Farm Progress

Louisiana rice growers learn details on using a new fungicide that could help them with an untreatable form of sheath blight.New fungicide, Sercadis, is being sold by BASF.2012 approval for 40,000 rice acres in Acadia, Evangeline, Vermilion, St. Landry and Jefferson Davis parishes.

May 25, 2012

2 Min Read

Rice growers have learned details on using a new fungicide that could help them with an untreatable form of sheath blight.

The new fungicide, Sercadis, is being sold by BASF. Its use has been approved for rice this year on 40,000 acres in Acadia, Evangeline, Vermilion, St. Landry and Jefferson Davis parishes where fungicide-resistant sheath blight has been found.

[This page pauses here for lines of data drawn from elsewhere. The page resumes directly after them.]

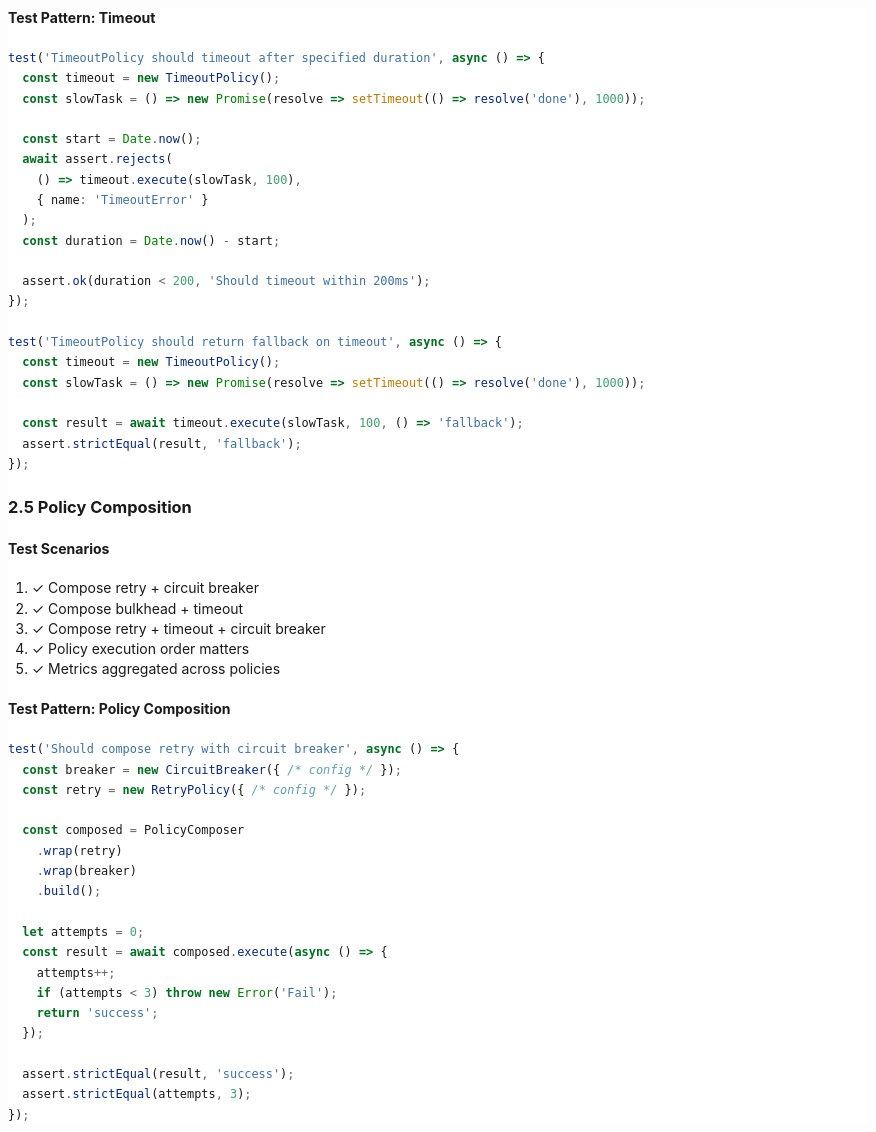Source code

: #### Test Pattern: Timeout
```typescript
test('TimeoutPolicy should timeout after specified duration', async () => {
  const timeout = new TimeoutPolicy();
  const slowTask = () => new Promise(resolve => setTimeout(() => resolve('done'), 1000));

  const start = Date.now();
  await assert.rejects(
    () => timeout.execute(slowTask, 100),
    { name: 'TimeoutError' }
  );
  const duration = Date.now() - start;

  assert.ok(duration < 200, 'Should timeout within 200ms');
});

test('TimeoutPolicy should return fallback on timeout', async () => {
  const timeout = new TimeoutPolicy();
  const slowTask = () => new Promise(resolve => setTimeout(() => resolve('done'), 1000));

  const result = await timeout.execute(slowTask, 100, () => 'fallback');
  assert.strictEqual(result, 'fallback');
});
```

### 2.5 Policy Composition

#### Test Scenarios
1. ✓ Compose retry + circuit breaker
2. ✓ Compose bulkhead + timeout
3. ✓ Compose retry + timeout + circuit breaker
4. ✓ Policy execution order matters
5. ✓ Metrics aggregated across policies

#### Test Pattern: Policy Composition
```typescript
test('Should compose retry with circuit breaker', async () => {
  const breaker = new CircuitBreaker({ /* config */ });
  const retry = new RetryPolicy({ /* config */ });

  const composed = PolicyComposer
    .wrap(retry)
    .wrap(breaker)
    .build();

  let attempts = 0;
  const result = await composed.execute(async () => {
    attempts++;
    if (attempts < 3) throw new Error('Fail');
    return 'success';
  });

  assert.strictEqual(result, 'success');
  assert.strictEqual(attempts, 3);
});
```
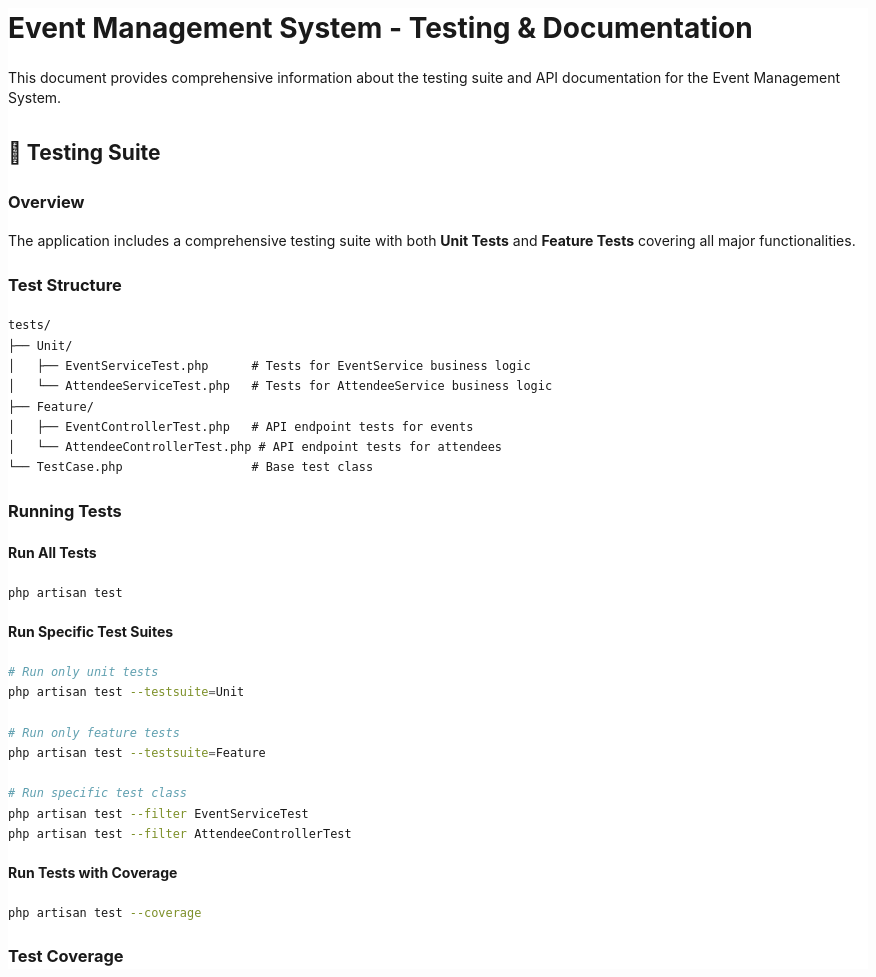 # Event Management System - Testing & Documentation

This document provides comprehensive information about the testing suite and API documentation for the Event Management System.

## 🧪 Testing Suite

### Overview
The application includes a comprehensive testing suite with both **Unit Tests** and **Feature Tests** covering all major functionalities.

### Test Structure

```
tests/
├── Unit/
│   ├── EventServiceTest.php      # Tests for EventService business logic
│   └── AttendeeServiceTest.php   # Tests for AttendeeService business logic
├── Feature/
│   ├── EventControllerTest.php   # API endpoint tests for events
│   └── AttendeeControllerTest.php # API endpoint tests for attendees
└── TestCase.php                  # Base test class
```

### Running Tests

#### Run All Tests
```bash
php artisan test
```

#### Run Specific Test Suites
```bash
# Run only unit tests
php artisan test --testsuite=Unit

# Run only feature tests
php artisan test --testsuite=Feature

# Run specific test class
php artisan test --filter EventServiceTest
php artisan test --filter AttendeeControllerTest
```

#### Run Tests with Coverage
```bash
php artisan test --coverage
```

### Test Coverage
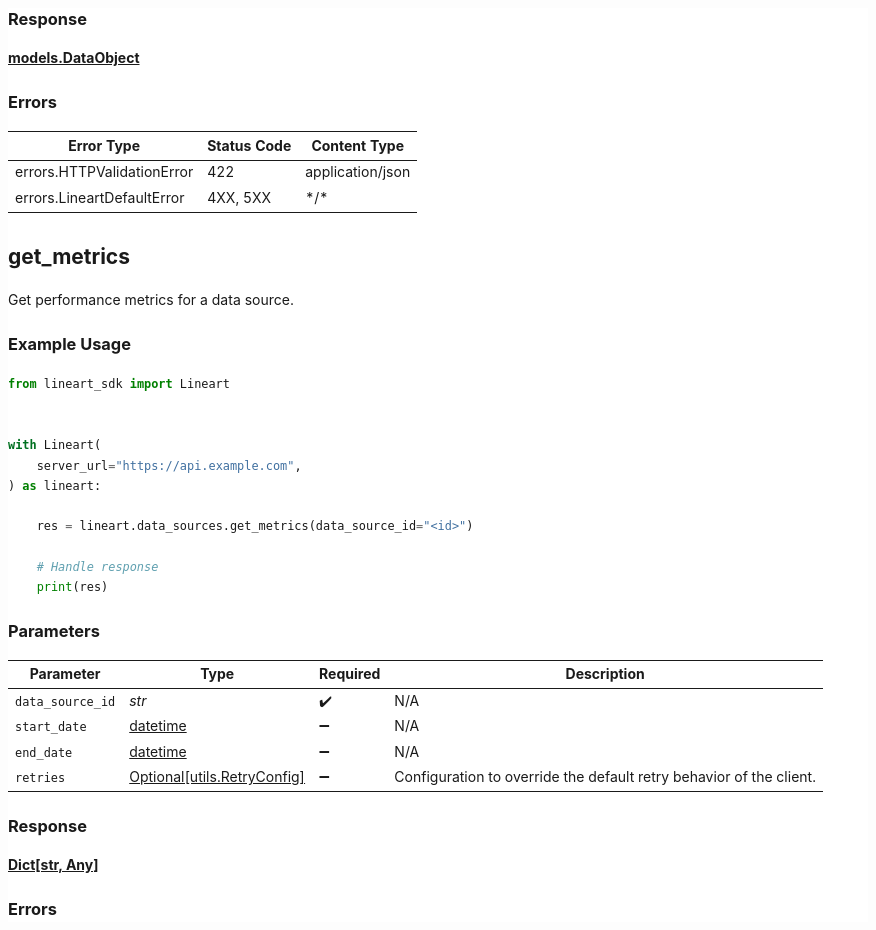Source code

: ### Response

**[models.DataObject](../../models/dataobject.md)**

### Errors

| Error Type                 | Status Code                | Content Type               |
| -------------------------- | -------------------------- | -------------------------- |
| errors.HTTPValidationError | 422                        | application/json           |
| errors.LineartDefaultError | 4XX, 5XX                   | \*/\*                      |

## get_metrics

Get performance metrics for a data source.

### Example Usage


```python
from lineart_sdk import Lineart


with Lineart(
    server_url="https://api.example.com",
) as lineart:

    res = lineart.data_sources.get_metrics(data_source_id="<id>")

    # Handle response
    print(res)

```

### Parameters

| Parameter                                                                    | Type                                                                         | Required                                                                     | Description                                                                  |
| ---------------------------------------------------------------------------- | ---------------------------------------------------------------------------- | ---------------------------------------------------------------------------- | ---------------------------------------------------------------------------- |
| `data_source_id`                                                             | *str*                                                                        | :heavy_check_mark:                                                           | N/A                                                                          |
| `start_date`                                                                 | [datetime](https://docs.python.org/3/library/datetime.html#datetime-objects) | :heavy_minus_sign:                                                           | N/A                                                                          |
| `end_date`                                                                   | [datetime](https://docs.python.org/3/library/datetime.html#datetime-objects) | :heavy_minus_sign:                                                           | N/A                                                                          |
| `retries`                                                                    | [Optional[utils.RetryConfig]](../../models/utils/retryconfig.md)             | :heavy_minus_sign:                                                           | Configuration to override the default retry behavior of the client.          |

### Response

**[Dict[str, Any]](../../models/.md)**

### Errors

The disease first became evident two years ago near the Mowata area in northwest Acadia Parish.

The new fungicide is a carboxamide that interrupts the energy-producing function of cells. Existing fungicides until now were strobilurins and triazoles.

The new chemical can be tank-mixed with the triazole fungicides for increased protection. Two applications can be sprayed on a crop, with an overall limit of 9 ounces per acre.

BASF also recommends using a surfactant to keep the fungicide on a leaf surface to ensure absorption. The chemical should be applied between panicle differentiation and late boot stages.

“Use it where you know you’ve had a problem,” said LSU AgCenter plant pathologist Don Groth.

The disease has not been found at the LSU AgCenter Rice Research Station, but it has been detected in a field across a road from the station.

To slow the spread of the fungicide-resistant sheath blight, plant pathologists are urging farmers to clean their equipment before moving from one field to another.

Another disease, leaf blast, is bad this year, Groth said. “We actually had to spray a field at late tillering to keep it from dying.” 

The chemicals Quadris, Quilt and Stratego can be used to treat blast, which can be spread by wind.

But Cercospora disease is not showing up like it did with a major outbreak in 2006.

BASF representative Alvin Rhodes said approval by the Environmental Protection Agency came reluctantly. “We appreciate the LSU AgCenter and the Louisiana Department of Agriculture and Forestry for their work on that.”

The BASF product Priaxor, a mix of Sercadis and the fungicide Headline, has been approved by the EPA on soybeans for aerial blight.